Delegation is the assignment of tasks to someone else — it may be an either in-house specialist, a freelancer or an outsourced employee. Still, many of us forget that not only tasks are directed to colleagues when delegating but responsibility, and sometimes, authority is passed as well.
Of course, you as a manager may check every step of your teammate at first until you fully trust them the responsibility for the result.
Haven’t You Delegated Yet?
There are several top reasons why managers can’t easily allow themselves to assign tasks to colleagues. Here are they, and you can select what you think when delegating anything:
- ‘I will complete the task faster and better.’
- ‘I can’t fully trust others, as I am the manager who’ll be responsible for the result.’
- ‘Others don’t have this knowledge, so it will take time to teach them.’
- ‘Colleagues’ to-do lists are already full of tasks.’
However, as Richard Branson said, ‘Most entrepreneurs are driven personalities, but you can’t overcome challenges and bring new ideas to the market through the sheer force of personality alone. You need to learn to delegate.’
Let’s Learn How to Delegate Tasks and Maintain the Perfect Quality of Work!
In this article, we’ll tell you how to prepare people and instructions so that you are not afraid of getting poor results. :)
1. Delegate Not That Important Tasks
Passing strategic tasks to a new team member might be truly risky, but what if routine things keep you away from tackling those important goals? It’s time to set a list of what you’ll delegate:
Jenny Blake, career and business strategist, recommends dividing your tasks into the following categories:
- Tiny. Minor things each of those requires several minutes but in general, they consume several hours per day, for example, sorting emails, scheduling, booking business meetings.
- Tedious. These are things that don’t require special education but need much time and attention, for example, keeping databases and syncing them with CRMs.
- Time-consuming. These are regular tasks that can be done using a template but take all your time. If you are not ready to delegate all such tasks, it’s possible to break them into chunks and delegate part of them.
- Teachable. If tasks need special skills and knowledge but don’t require years of MBA education, you can mentor a team member and delegate them.
- Terrible at. If you feel that you lack some skill and there’s a colleague who will perform better and faster, delegate such a task.
- Time-sensitive. If the deadlines are tight and the amount of work is really enormous, share urgent tasks with team members.
2. Choose the Right People
Pay attention to people’s strengths and weaknesses before handling them a task. Also, it has to be consistent with their professional goals, and people should clearly see how it corresponds to the company’s mission.
3. Outline a Detailed Instruction and Desired Outcome
Without this, colleagues will do everything their own way. If there are must-have’s or a special direction they must follow, create a document that will lead them. The more details it contains, the fewer inaccuracies will be there.

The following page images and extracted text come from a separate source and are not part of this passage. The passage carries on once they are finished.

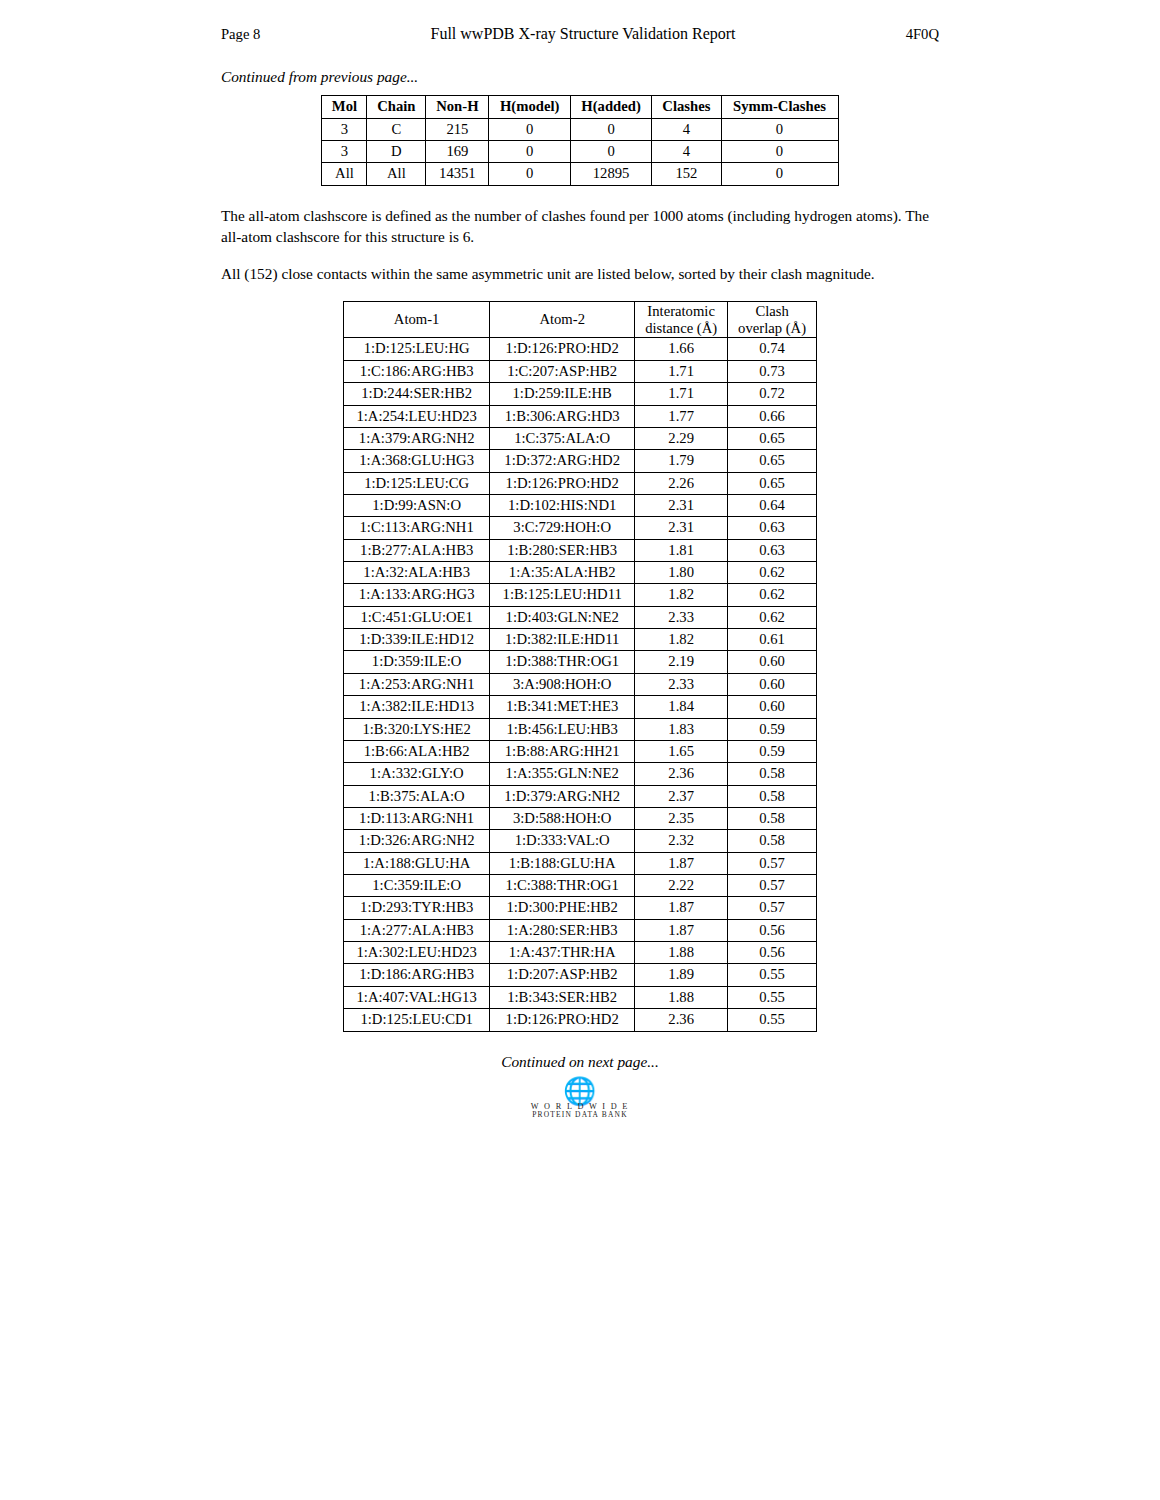Page 8
Full wwPDB X-ray Structure Validation Report
4F0Q
Continued from previous page...
| Mol | Chain | Non-H | H(model) | H(added) | Clashes | Symm-Clashes |
| --- | --- | --- | --- | --- | --- | --- |
| 3 | C | 215 | 0 | 0 | 4 | 0 |
| 3 | D | 169 | 0 | 0 | 4 | 0 |
| All | All | 14351 | 0 | 12895 | 152 | 0 |
The all-atom clashscore is defined as the number of clashes found per 1000 atoms (including hydrogen atoms). The all-atom clashscore for this structure is 6.
All (152) close contacts within the same asymmetric unit are listed below, sorted by their clash magnitude.
| Atom-1 | Atom-2 | Interatomic distance (Å) | Clash overlap (Å) |
| --- | --- | --- | --- |
| 1:D:125:LEU:HG | 1:D:126:PRO:HD2 | 1.66 | 0.74 |
| 1:C:186:ARG:HB3 | 1:C:207:ASP:HB2 | 1.71 | 0.73 |
| 1:D:244:SER:HB2 | 1:D:259:ILE:HB | 1.71 | 0.72 |
| 1:A:254:LEU:HD23 | 1:B:306:ARG:HD3 | 1.77 | 0.66 |
| 1:A:379:ARG:NH2 | 1:C:375:ALA:O | 2.29 | 0.65 |
| 1:A:368:GLU:HG3 | 1:D:372:ARG:HD2 | 1.79 | 0.65 |
| 1:D:125:LEU:CG | 1:D:126:PRO:HD2 | 2.26 | 0.65 |
| 1:D:99:ASN:O | 1:D:102:HIS:ND1 | 2.31 | 0.64 |
| 1:C:113:ARG:NH1 | 3:C:729:HOH:O | 2.31 | 0.63 |
| 1:B:277:ALA:HB3 | 1:B:280:SER:HB3 | 1.81 | 0.63 |
| 1:A:32:ALA:HB3 | 1:A:35:ALA:HB2 | 1.80 | 0.62 |
| 1:A:133:ARG:HG3 | 1:B:125:LEU:HD11 | 1.82 | 0.62 |
| 1:C:451:GLU:OE1 | 1:D:403:GLN:NE2 | 2.33 | 0.62 |
| 1:D:339:ILE:HD12 | 1:D:382:ILE:HD11 | 1.82 | 0.61 |
| 1:D:359:ILE:O | 1:D:388:THR:OG1 | 2.19 | 0.60 |
| 1:A:253:ARG:NH1 | 3:A:908:HOH:O | 2.33 | 0.60 |
| 1:A:382:ILE:HD13 | 1:B:341:MET:HE3 | 1.84 | 0.60 |
| 1:B:320:LYS:HE2 | 1:B:456:LEU:HB3 | 1.83 | 0.59 |
| 1:B:66:ALA:HB2 | 1:B:88:ARG:HH21 | 1.65 | 0.59 |
| 1:A:332:GLY:O | 1:A:355:GLN:NE2 | 2.36 | 0.58 |
| 1:B:375:ALA:O | 1:D:379:ARG:NH2 | 2.37 | 0.58 |
| 1:D:113:ARG:NH1 | 3:D:588:HOH:O | 2.35 | 0.58 |
| 1:D:326:ARG:NH2 | 1:D:333:VAL:O | 2.32 | 0.58 |
| 1:A:188:GLU:HA | 1:B:188:GLU:HA | 1.87 | 0.57 |
| 1:C:359:ILE:O | 1:C:388:THR:OG1 | 2.22 | 0.57 |
| 1:D:293:TYR:HB3 | 1:D:300:PHE:HB2 | 1.87 | 0.57 |
| 1:A:277:ALA:HB3 | 1:A:280:SER:HB3 | 1.87 | 0.56 |
| 1:A:302:LEU:HD23 | 1:A:437:THR:HA | 1.88 | 0.56 |
| 1:D:186:ARG:HB3 | 1:D:207:ASP:HB2 | 1.89 | 0.55 |
| 1:A:407:VAL:HG13 | 1:B:343:SER:HB2 | 1.88 | 0.55 |
| 1:D:125:LEU:CD1 | 1:D:126:PRO:HD2 | 2.36 | 0.55 |
Continued on next page...
🌐 W O R L D W I D E PROTEIN DATA BANK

4. Dedicate Some Time to Training
Not always do people have the same set of skills you have. So, providing instructions may be not enough.
Sam Throness from Getting People Right outlined four steps of delegation that will make the process more productive:
- ‘Step 1. I do the task and you watch me.

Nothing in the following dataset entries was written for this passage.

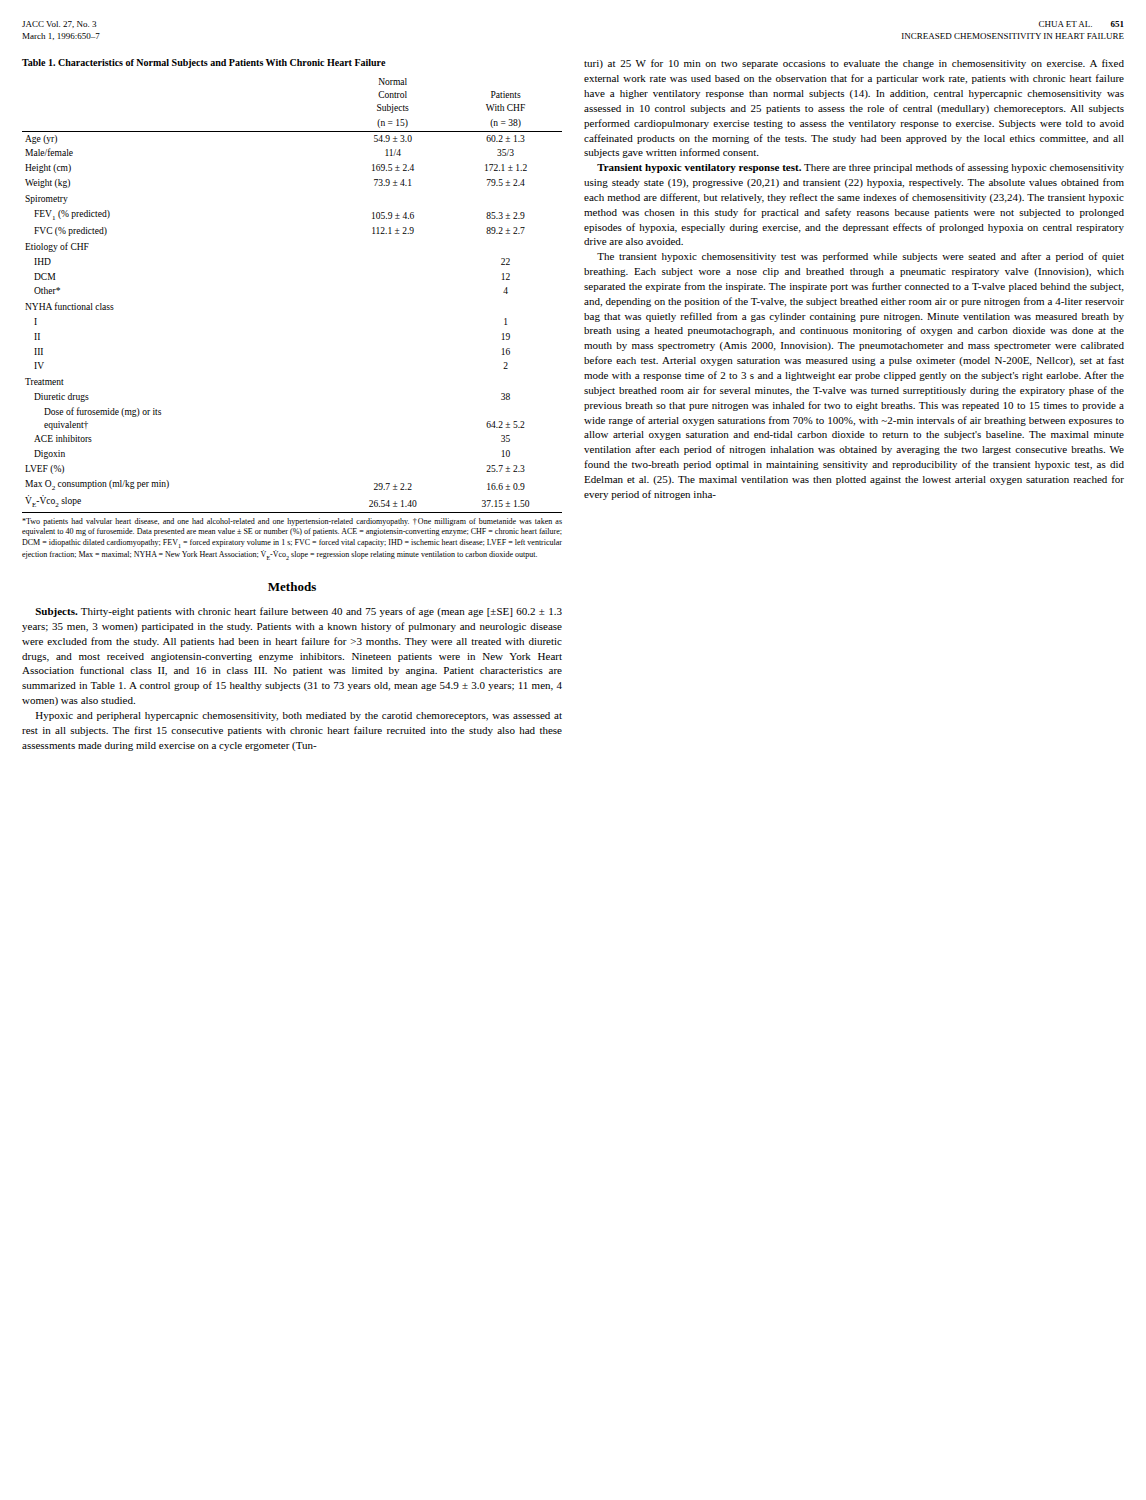JACC Vol. 27, No. 3
March 1, 1996:650–7
CHUA ET AL.651
INCREASED CHEMOSENSITIVITY IN HEART FAILURE
Table 1. Characteristics of Normal Subjects and Patients With Chronic Heart Failure
| | Normal Control Subjects | Patients With CHF |
| --- | --- | --- |
| | (n = 15) | (n = 38) |
| Age (yr) | 54.9 ± 3.0 | 60.2 ± 1.3 |
| Male/female | 11/4 | 35/3 |
| Height (cm) | 169.5 ± 2.4 | 172.1 ± 1.2 |
| Weight (kg) | 73.9 ± 4.1 | 79.5 ± 2.4 |
| Spirometry | | |
| FEV 1 (% predicted) | 105.9 ± 4.6 | 85.3 ± 2.9 |
| FVC (% predicted) | 112.1 ± 2.9 | 89.2 ± 2.7 |
| Etiology of CHF | | |
| IHD | | 22 |
| DCM | | 12 |
| Other* | | 4 |
| NYHA functional class | | |
| I | | 1 |
| II | | 19 |
| III | | 16 |
| IV | | 2 |
| Treatment | | |
| Diuretic drugs | | 38 |
| Dose of furosemide (mg) or its equivalent† | | 64.2 ± 5.2 |
| ACE inhibitors | | 35 |
| Digoxin | | 10 |
| LVEF (%) | | 25.7 ± 2.3 |
| Max O 2 consumption (ml/kg per min) | 29.7 ± 2.2 | 16.6 ± 0.9 |
| V̇ E -V̇co 2 slope | 26.54 ± 1.40 | 37.15 ± 1.50 |
*Two patients had valvular heart disease, and one had alcohol-related and one hypertension-related cardiomyopathy. †One milligram of bumetanide was taken as equivalent to 40 mg of furosemide. Data presented are mean value ± SE or number (%) of patients. ACE = angiotensin-converting enzyme; CHF = chronic heart failure; DCM = idiopathic dilated cardiomyopathy; FEV1 = forced expiratory volume in 1 s; FVC = forced vital capacity; IHD = ischemic heart disease; LVEF = left ventricular ejection fraction; Max = maximal; NYHA = New York Heart Association; V̇E-V̇co2 slope = regression slope relating minute ventilation to carbon dioxide output.
Methods
Subjects. Thirty-eight patients with chronic heart failure between 40 and 75 years of age (mean age [±SE] 60.2 ± 1.3 years; 35 men, 3 women) participated in the study. Patients with a known history of pulmonary and neurologic disease were excluded from the study. All patients had been in heart failure for >3 months. They were all treated with diuretic drugs, and most received angiotensin-converting enzyme inhibitors. Nineteen patients were in New York Heart Association functional class II, and 16 in class III. No patient was limited by angina. Patient characteristics are summarized in Table 1. A control group of 15 healthy subjects (31 to 73 years old, mean age 54.9 ± 3.0 years; 11 men, 4 women) was also studied.
Hypoxic and peripheral hypercapnic chemosensitivity, both mediated by the carotid chemoreceptors, was assessed at rest in all subjects. The first 15 consecutive patients with chronic heart failure recruited into the study also had these assessments made during mild exercise on a cycle ergometer (Tun-
turi) at 25 W for 10 min on two separate occasions to evaluate the change in chemosensitivity on exercise. A fixed external work rate was used based on the observation that for a particular work rate, patients with chronic heart failure have a higher ventilatory response than normal subjects (14). In addition, central hypercapnic chemosensitivity was assessed in 10 control subjects and 25 patients to assess the role of central (medullary) chemoreceptors. All subjects performed cardiopulmonary exercise testing to assess the ventilatory response to exercise. Subjects were told to avoid caffeinated products on the morning of the tests. The study had been approved by the local ethics committee, and all subjects gave written informed consent.
Transient hypoxic ventilatory response test. There are three principal methods of assessing hypoxic chemosensitivity using steady state (19), progressive (20,21) and transient (22) hypoxia, respectively. The absolute values obtained from each method are different, but relatively, they reflect the same indexes of chemosensitivity (23,24). The transient hypoxic method was chosen in this study for practical and safety reasons because patients were not subjected to prolonged episodes of hypoxia, especially during exercise, and the depressant effects of prolonged hypoxia on central respiratory drive are also avoided.
The transient hypoxic chemosensitivity test was performed while subjects were seated and after a period of quiet breathing. Each subject wore a nose clip and breathed through a pneumatic respiratory valve (Innovision), which separated the expirate from the inspirate. The inspirate port was further connected to a T-valve placed behind the subject, and, depending on the position of the T-valve, the subject breathed either room air or pure nitrogen from a 4-liter reservoir bag that was quietly refilled from a gas cylinder containing pure nitrogen. Minute ventilation was measured breath by breath using a heated pneumotachograph, and continuous monitoring of oxygen and carbon dioxide was done at the mouth by mass spectrometry (Amis 2000, Innovision). The pneumotachometer and mass spectrometer were calibrated before each test. Arterial oxygen saturation was measured using a pulse oximeter (model N-200E, Nellcor), set at fast mode with a response time of 2 to 3 s and a lightweight ear probe clipped gently on the subject's right earlobe. After the subject breathed room air for several minutes, the T-valve was turned surreptitiously during the expiratory phase of the previous breath so that pure nitrogen was inhaled for two to eight breaths. This was repeated 10 to 15 times to provide a wide range of arterial oxygen saturations from 70% to 100%, with ~2-min intervals of air breathing between exposures to allow arterial oxygen saturation and end-tidal carbon dioxide to return to the subject's baseline. The maximal minute ventilation after each period of nitrogen inhalation was obtained by averaging the two largest consecutive breaths. We found the two-breath period optimal in maintaining sensitivity and reproducibility of the transient hypoxic test, as did Edelman et al. (25). The maximal ventilation was then plotted against the lowest arterial oxygen saturation reached for every period of nitrogen inha-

- Step 2. We do the task together.
- Step 3. You do the task while I watch.
- Step 4. Set up a feedback loop and let them go!’
5. Answer Questions and Assist People
In any case, people to whom you delegate tasks may have additional questions that arise while their work is in progress, regardless of whether they are well-skilled and possess the necessary knowledge. Don’t ignore them and be ready to help, if you want the results to be perfect.
If you have a busy schedule, find a time slot for answering questions and directing your mates.
6. Be Patient and Ready to Failures
If something goes wrong, don’t be in a hurry to say ‘Goodbye’ to the employee who dealt with the task. Analyse mistakes, show them what to do differently and give them one more chance.
If the same failure repeats several times, think about whether you’ve chosen the right person for the work.
7. Set Realistic but Tight Deadlines
Sometimes, people miss deadlines for tons of reasons, even not important ones. To make sure that everything will be done in time, set more tight deadlines, however, stay realistic.
This will create room for fixing mistakes if there are some.
8. Share Useful Feedback and Be Grateful
Point at mistakes and what could be done better but also appreciate the success and note the progress.
Recognition of achievements works not worse than financial reward and raises motivation, so next time teammates will be ready for new endeavours.
9. Cultivate Culture of Trust
Finally, learn to trust others and less doubt that people won’t meet your expectations. When you have planned well who will tackle the task, given detailed instructions and are always ready to help, be sure that everything will be fine.
Also, show employees by your own example that colleagues can be trusted, and they are really professionals in their field.